Paolo Lazzari

L’uomo con le mani conserte dietro alla schiena esamina il veicolo con espressione pensosa. No, non era esattamente quello che aveva in mente. Sì, lo sapeva: fino a qui ha sempre prodotto treni e aerei, quindi il cambio di rotta poteva rivelarsi un rischio. Enrico Piaggio però non può contemplare un fallimento. Per quanto si sforzi di sviluppare centri concentrici intorno a quella motocicletta, proprio non riesce a scorgere un lato positivo. Adesso congiunge indice e pollice e si gratta la nuca. Forse – riflette – affidare l’incarico all’ingegner Renzo Spolti non è stata la migliore delle idee. Anche quel nome – MP5 Paperino – suona fin troppo singolare. La seconda guerra mondiale sta per srotolare i titoli di coda e la Piaggio è conosciuta a livello internazionale come un’eccellenza. Per cui zero discussioni: fisionomia e motore non convincono, serve stracciare tutto e affidare l’incarico a qualcun altro.

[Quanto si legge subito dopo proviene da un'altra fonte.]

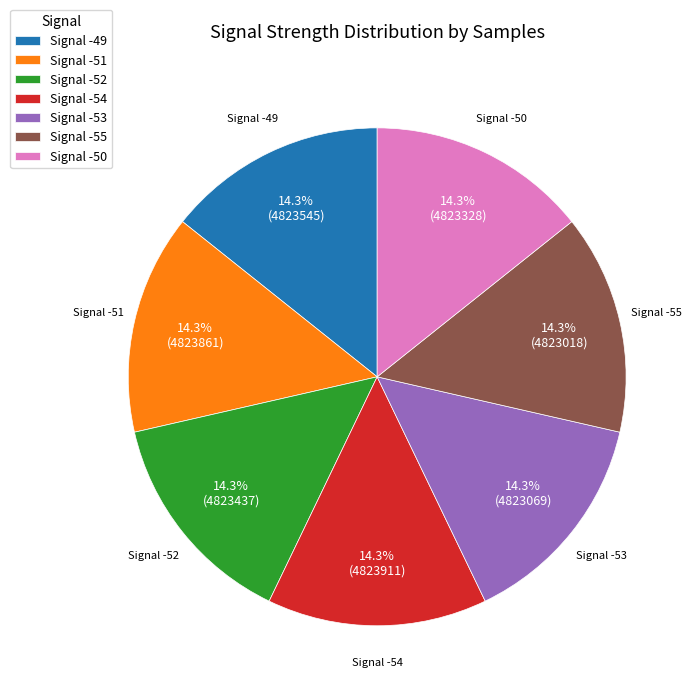

Does Signal -50 account for over 50% of the chart?

No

Qualcun altro è un ingegnere aeronautico che nella sua carriera ha fatto tutt’altro. Il suo nome è Corradino D’Ascanio e la passione che alimenta pensieri e azioni è sempre stata un passo a due con eliche e velivoli. Ah, c’è dell’altro: Corradino detesta profondamente le motociclette. Per Piaggio, che ha costruito la sua fortuna scansando accuratamente gli schemi precostituiti, si tratta dell’uomo giusto per creare il primo prototipo convincente della nuova linea aziendale. Quando il telefono trilla, dall’altro capo D’Ascanio non appare troppo convinto: “Ma quello è un mondo che non mi appartiene per nulla”, tuona con quel suo ruvido accento abruzzese. Enrico però non sente ragioni e fa bene.

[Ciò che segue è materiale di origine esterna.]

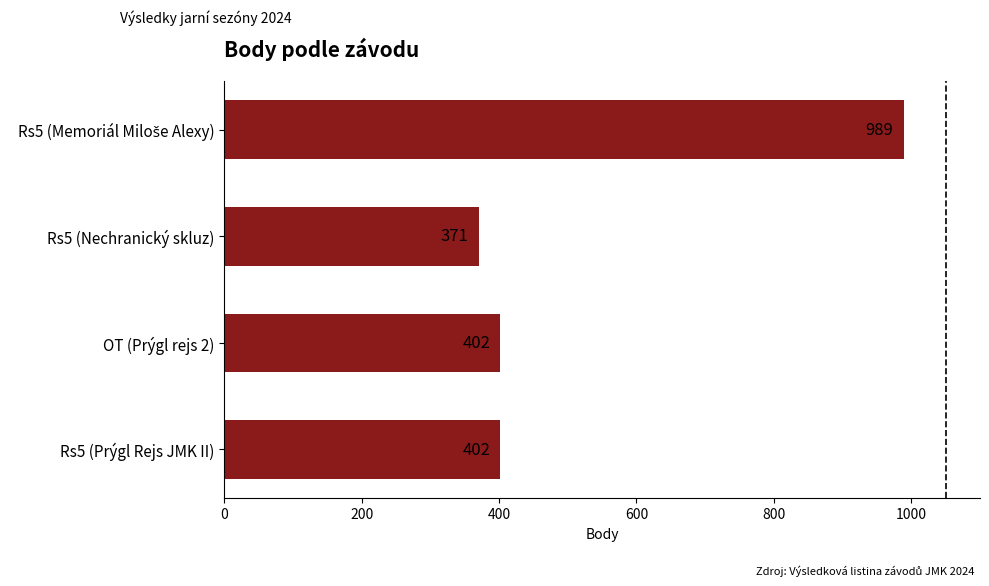

Is it true that the value at Rs5 (Prýgl Rejs JMK II) is 402?

True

Quello che ne esce è una motocicletta che si fa quasi beffe dei concetti conosciuti all’epoca: la scocca panciuta priva di tunnel centrale, la carrozzeria che nasconde il motore, la seduta larga e comoda, il cambio agile sul manubrio. Corradino si fa dare una mano dal designer di fiducia Mario d’Este, poi è lui ad impugnare la cornetta: “Signor Piaggio, l’abbiamo finita! Venga a vedere”. Ed Enrico arriva: dicono che il celebre nome affibbiato alla motocicletta scaturisca proprio dal suo primo giudizio sul mezzo. “Sembra una vespa“, dichiara per via della parte centrale molto ampia che si abbraccia con la vita stretta e ruggisce, anzi ronza, quando la accendi. Il 23 aprile 1946 – 75 anni fa – il primo prototipo viene brevettato. Si tratta dell’inizio di una scalata inarrestabile, perché Vespa – per il design ineguagliabile, l’affidabilità e le prestazioni convincenti – diventa un prodotto da esportare in tutto il globo.

Al punto che la grande macchina del cinema – italiano dapprima e mondiale poi – non può fare a meno di eleggerla a musa di molteplici pellicole di grande successo. L’incipit è squillante, con Audrey Hepburn e Gregory Peck appollaiati in due sulla motocicletta mentre attraversano la città come una lama che affonda nel burro, in Vacanze romane. Quindi arrivano La dolce vita di Federico Fellini, Padri e figli di Mario Monicelli e, inevitabilmente, Hollywood (American Graffitti, Scarface, Il talento di mr. Ripley e molti altri film la vedono miglior attrice non protagonista).

Un mito, quello della Vespa, che ha saputo percorrere indenne intere generazioni, rinnovandosi senza mai smarrire l’attaccamento alle intuizioni iniziali. L’uomo che detestava le motociclette, dall’alto, se la ride da un pezzo: non avrebbe mai pensato che la cosa che odiava di più l’avrebbe reso così amato da tutti.